_Stated task 1:_ In the passage on seeing God at work, why is the husband the only one in the household using the tube of toothpaste? Answer in one to three sentences.
_Stated task 2:_
Answer these questions from the passage on seeing God at work.
(a) How many loaves and fish did the young boy have?
(b) How often does the family go grocery shopping, and about how much do they spend?
(c) What item was on Rebekah's Christmas list?
_Stated task 3:_ List every personal-care product and every kind of footwear mentioned in the passage on seeing God at work.

_Passage shown:_

If this all seems an enigma it is probably because it is...so instead, I am just going to focus on where I DO see God at work...
Heard of the "fishes and loaves" story? Yep, the one where a young boy has only 5 small barley loaves and 2 teeny fish and they manage to feed 5000 people? (John 6:1-12) An inexplicable-by-our-worldly-standards miracle. And yet a miracle that we experience all the time in our lives here at the McDougall residence. How does a tube of toothpaste, used daily by my husband (because I use plain baking soda and the kids have their special fluoride-free paste), last an entire year? How else but a miracle? A container of shampoo, bought in bulk size and meant for a Christmas stocking stuffer at a family event we didn't end up attending two years ago, still offering up its bounty? This is one of the areas where I see God at work...
We go grocery shopping about once a month and spend perhaps $150 but we are never hungry and the cupboards, though bare by many standards, are never empty.
When we needed winter boots for Gavin's quickly-growing feet, they showed up (barely after the thought of the need was contrived)...we had just about finished an email to family containing Rebekah's Christmas list involving 'church shoes, pretty please', and what is mysteriously hanging on our door before the "send" button has been pressed?

_Source excerpt:_
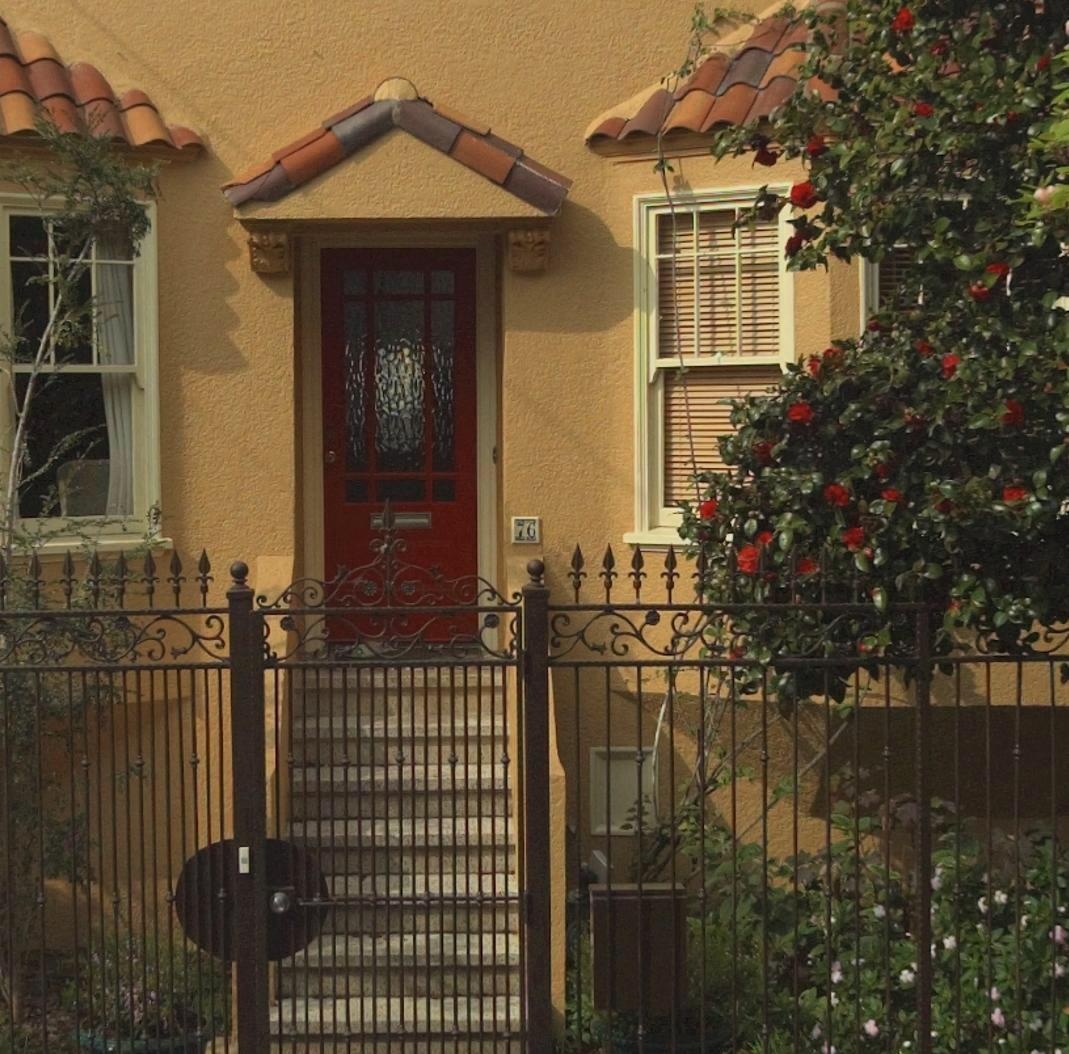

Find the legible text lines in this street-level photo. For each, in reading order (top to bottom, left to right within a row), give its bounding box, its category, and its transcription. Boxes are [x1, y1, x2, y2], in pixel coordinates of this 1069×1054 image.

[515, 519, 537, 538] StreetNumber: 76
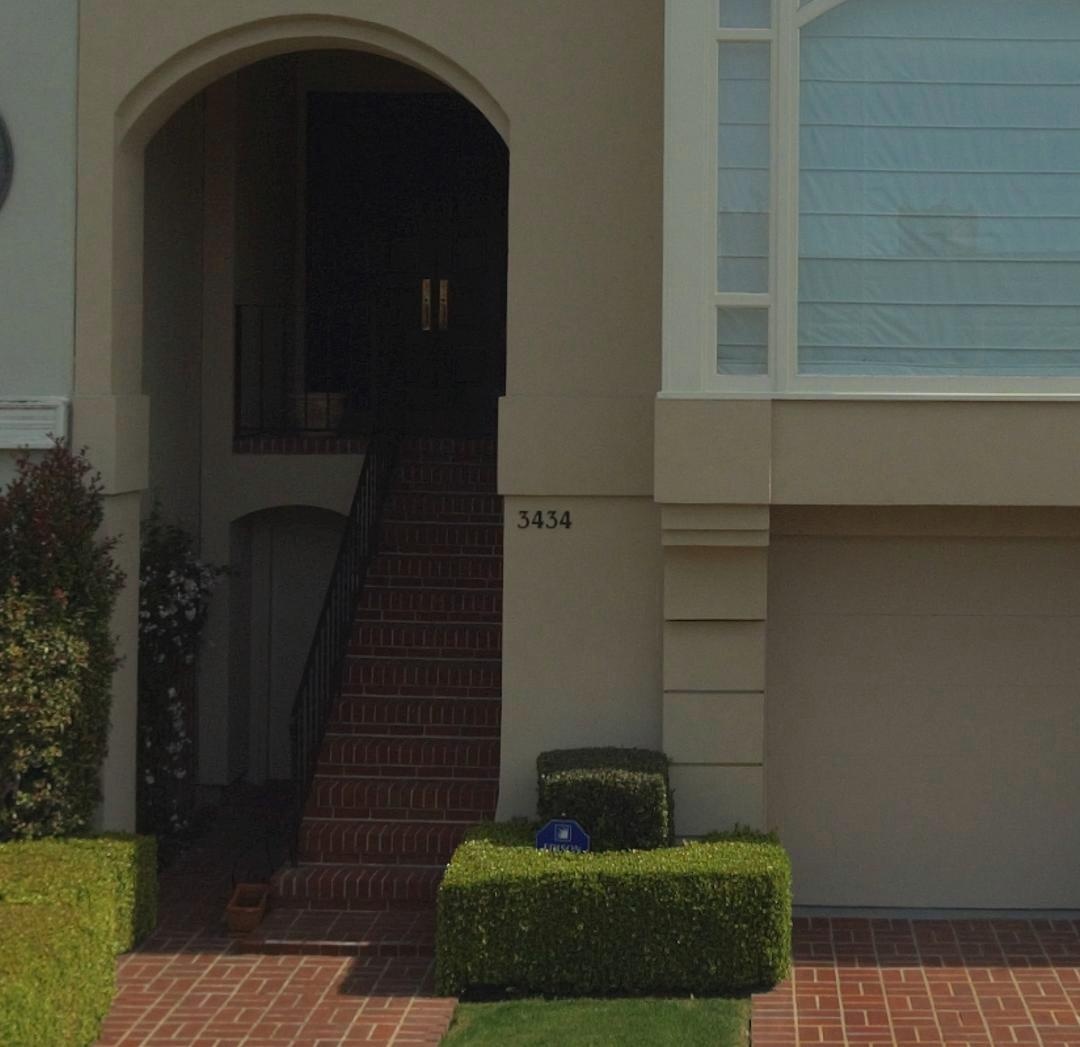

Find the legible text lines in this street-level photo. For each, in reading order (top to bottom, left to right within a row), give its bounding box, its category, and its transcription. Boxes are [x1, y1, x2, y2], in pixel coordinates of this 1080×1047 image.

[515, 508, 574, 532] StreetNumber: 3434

_Complete output 1:_ The husband is the only one using the toothpaste because the writer brushes with plain baking soda. The children use their own special fluoride-free paste.

_Complete output 2:_
(a) Five small barley loaves and two small fish.
(b) About once a month, spending perhaps $150.
(c) Church shoes.

_Complete output 3:_
- Toothpaste
- Plain baking soda
- Fluoride-free paste
- Shampoo
- Winter boots
- Church shoes